2020年度JKA補助事業(コロナウイルス感染症流行の影響のため、2021年9月まで事業期間を延長しました。)
地域共生を通しての少子高齢化社会の進展に伴う人材不足等の改善を目指す活動、調査・研究等補助事業
(1)事業の目的
我が国のすべての自治体や自治組織に向けて、国民の最大関心事のひとつといえる「防災」及び国が全国での策定を押し進めている「災害時避難行動要支援者支援計画」の動きを利用した福祉・防災ワークショップを展開し、自治組織と要支援者等を結びつけることで、共生型社会づくりへの道筋を示すためのモデル調査である。本応募事業は、住民間のつながりが希薄になった我が国の地域社会において、「防災」や「要支援者支援」という喫緊の課題を利用し、各地の地域コミュニティをより共生型へと変えていくことに寄与することを企図するものである。
(2)実施内容
①住民組織からの立上げ地区でのワークショップ開催
自治会など「一般樹民組織」側からワークショップや会議などを重ねて共生型のまちづくりを目指す試みを立ち上げようと企図しました。首都圏、中部圏、関西圏でそれぞれ試みましたが、不運なことにコロナ禍による集会自粛や緊急事態宣言の影響を受け、スタートが大きく遅れました。しかし多摩ニュータウンのモデル地区では、「自治会さえ存在しない希薄なニュータウンコミュニティ」に危機感を抱いていたリーダーが存在したことから、当初予定した回数・深度を上回る取り組みが行われました。
商店街の中の高齢者居場所で「住民参加の見守り体制づくり」が話し合われました。(上)
自治会も存在しない地区ゆえ、まずは自治会を作ろうという会議も重ねられました。(下)
②要支援者側からの立上げ地区でのワークショップ
自治会など「一般住民組織」側からの動きとは異なり、子どもや障がい者を抱える親の会などの要支援者団体・グループ側からの立ち上げによって共生型まちづくりを目指す試みを企図しました。こちらに関してもコロナ禍による影響は大きく、感染を恐れる型の存在によってワークショップイベントは相次ぐ延期・中止となりましたが、三重県松阪市・鈴鹿市、広島県福山市で取り組みをスタートさせることができました。
大事なことは、子どもたちに対して「上から目線」で接しないことです。水平目線で対応すれば、子どもたちは心を開いてくれます(上)
子どもたちは作業に集中します。障がいがあっても軽度であれば、必要な作業に取り組めます。(下)
③リーフレットによる全国に向けた記録と成果の報告・広報
今、全国各地で「災害時要支援者支援」や「地域包括ケアシステム補完」のためのコミュニティ強化が喫緊の課題となっています。進め方がわからず迷走・混迷に陥っている地域も少なくないようです。本事業の考え方でもある「防災テーマから入り福祉へと進む」方法はお勧めできると考えています。
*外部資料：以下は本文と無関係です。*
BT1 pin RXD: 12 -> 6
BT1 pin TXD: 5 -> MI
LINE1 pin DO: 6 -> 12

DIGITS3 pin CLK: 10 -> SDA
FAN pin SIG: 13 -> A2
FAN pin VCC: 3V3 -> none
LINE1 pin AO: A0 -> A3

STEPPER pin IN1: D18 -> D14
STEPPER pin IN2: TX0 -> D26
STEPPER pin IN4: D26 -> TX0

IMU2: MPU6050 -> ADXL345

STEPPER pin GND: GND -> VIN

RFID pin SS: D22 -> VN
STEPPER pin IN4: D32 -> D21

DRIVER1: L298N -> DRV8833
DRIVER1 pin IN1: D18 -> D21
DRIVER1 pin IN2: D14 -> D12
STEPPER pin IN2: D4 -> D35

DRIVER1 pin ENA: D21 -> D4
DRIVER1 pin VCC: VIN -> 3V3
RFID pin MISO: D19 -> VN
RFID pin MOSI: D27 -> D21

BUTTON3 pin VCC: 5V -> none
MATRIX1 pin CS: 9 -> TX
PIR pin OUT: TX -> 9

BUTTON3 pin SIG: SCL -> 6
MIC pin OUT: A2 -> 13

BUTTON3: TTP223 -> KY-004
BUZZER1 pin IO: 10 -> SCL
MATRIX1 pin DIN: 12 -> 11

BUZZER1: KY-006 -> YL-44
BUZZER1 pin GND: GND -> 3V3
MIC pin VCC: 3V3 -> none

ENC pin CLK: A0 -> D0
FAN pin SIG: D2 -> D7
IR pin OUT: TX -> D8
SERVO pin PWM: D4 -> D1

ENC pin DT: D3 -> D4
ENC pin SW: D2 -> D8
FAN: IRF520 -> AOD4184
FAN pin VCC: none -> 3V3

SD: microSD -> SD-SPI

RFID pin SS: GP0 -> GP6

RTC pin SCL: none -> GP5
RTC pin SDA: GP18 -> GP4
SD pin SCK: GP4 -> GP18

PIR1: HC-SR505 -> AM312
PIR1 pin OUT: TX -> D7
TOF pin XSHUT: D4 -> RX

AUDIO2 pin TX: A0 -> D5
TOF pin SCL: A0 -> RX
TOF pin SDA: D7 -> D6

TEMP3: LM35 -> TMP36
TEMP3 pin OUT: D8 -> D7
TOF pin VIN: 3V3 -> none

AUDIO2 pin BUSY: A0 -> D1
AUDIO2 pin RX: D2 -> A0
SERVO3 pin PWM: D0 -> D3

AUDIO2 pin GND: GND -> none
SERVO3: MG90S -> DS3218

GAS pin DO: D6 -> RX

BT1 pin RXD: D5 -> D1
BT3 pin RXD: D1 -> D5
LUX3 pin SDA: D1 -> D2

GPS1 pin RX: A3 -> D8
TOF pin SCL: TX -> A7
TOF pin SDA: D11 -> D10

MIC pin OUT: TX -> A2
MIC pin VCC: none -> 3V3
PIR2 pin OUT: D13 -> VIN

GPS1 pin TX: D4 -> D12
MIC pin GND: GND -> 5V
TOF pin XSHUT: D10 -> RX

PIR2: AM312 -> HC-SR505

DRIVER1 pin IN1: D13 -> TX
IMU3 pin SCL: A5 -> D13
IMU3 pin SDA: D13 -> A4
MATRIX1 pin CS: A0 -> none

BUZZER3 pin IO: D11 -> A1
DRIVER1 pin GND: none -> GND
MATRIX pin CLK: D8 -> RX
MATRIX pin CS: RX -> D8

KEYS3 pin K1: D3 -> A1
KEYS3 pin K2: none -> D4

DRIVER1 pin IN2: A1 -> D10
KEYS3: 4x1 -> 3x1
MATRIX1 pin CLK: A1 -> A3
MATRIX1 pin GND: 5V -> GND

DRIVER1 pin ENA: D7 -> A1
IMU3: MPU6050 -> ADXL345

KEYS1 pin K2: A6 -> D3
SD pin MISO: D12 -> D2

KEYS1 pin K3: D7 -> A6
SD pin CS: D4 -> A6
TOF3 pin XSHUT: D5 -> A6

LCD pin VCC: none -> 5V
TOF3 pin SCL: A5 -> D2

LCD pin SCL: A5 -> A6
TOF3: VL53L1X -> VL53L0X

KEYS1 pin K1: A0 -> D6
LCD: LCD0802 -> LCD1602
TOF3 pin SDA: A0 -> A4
当法人の進め方をリーフレット(3 補助事業に係わる成果物 を参照ください)にまとめ、全国に発信することとしました。
2 予想される事業実施効果
本事業の実施を通して確認することができた次のような事項を、下に記した①や②に繋げていけるものと考えている。
・共生型コミュニティを求める声はどんな地域にも存在すると思われること
・共生型社会を目指す上で「防災」とを入り口としたまちづくり・コミュニティづくりは有効であると思われること
・2度や3度程度の会合やワークショップ開催では大きな成果は期待できないと思われること
・共生型コミュニティを目指すためには、まず「一般コミュニティ側」から「要支援者側コミュニティ」にアプローチする方が期待できるということ
①モデル地区における事例育て
本事業が全国各地にいい影響をもたらすためには、とりわけエネルギーが注ぎ込まれた多摩ニュータウンにおける事例を今後さらに成長させ、「住民が主体的に参加した体制」で、「防災、見守り福祉、そして今後の課題となる看取り等に向けた地域課題に対応していく」ことが必要である。
②その他の地域における効果
ワークショップの実施を真似る程度では成果は期待できないだろうが、その後に「子育て支援や介護だけでなく看取りまでも見据えた地域共同福祉体制づくり」を見据えることができるのであれば、十分可能性はあると考えている。
しかし、現行システムである地域包括支援センターを軸に考えようとするならば、おそらくそれは成功しない可能性が高い。 地域住民が主体的に参加できる新地域包括ケアシステムを紡ぎ直す、これが共生型地域社会づくりに向けたキーポイントになると考えている。